• **Written problem**
Pick out every line of the records that contains the word "lines" and copy each one.

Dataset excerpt
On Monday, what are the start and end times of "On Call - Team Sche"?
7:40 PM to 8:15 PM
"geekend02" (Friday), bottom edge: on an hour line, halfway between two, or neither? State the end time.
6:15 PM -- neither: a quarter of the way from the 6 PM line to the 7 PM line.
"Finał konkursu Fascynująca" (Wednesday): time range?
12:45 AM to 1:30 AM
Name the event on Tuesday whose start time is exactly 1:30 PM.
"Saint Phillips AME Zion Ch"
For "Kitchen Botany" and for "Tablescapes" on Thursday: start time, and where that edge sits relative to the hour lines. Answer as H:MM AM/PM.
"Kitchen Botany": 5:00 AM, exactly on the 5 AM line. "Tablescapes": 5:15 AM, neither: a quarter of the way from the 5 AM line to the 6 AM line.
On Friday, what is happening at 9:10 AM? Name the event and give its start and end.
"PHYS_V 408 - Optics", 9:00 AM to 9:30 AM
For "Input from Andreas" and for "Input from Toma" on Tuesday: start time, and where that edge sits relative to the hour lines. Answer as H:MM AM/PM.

• **Task response**
For "Kitchen Botany" and for "Tablescapes" on Thursday: start time, and where that edge sits relative to the hour lines. Answer as H:MM AM/PM.
For "Input from Andreas" and for "Input from Toma" on Tuesday: start time, and where that edge sits relative to the hour lines. Answer as H:MM AM/PM.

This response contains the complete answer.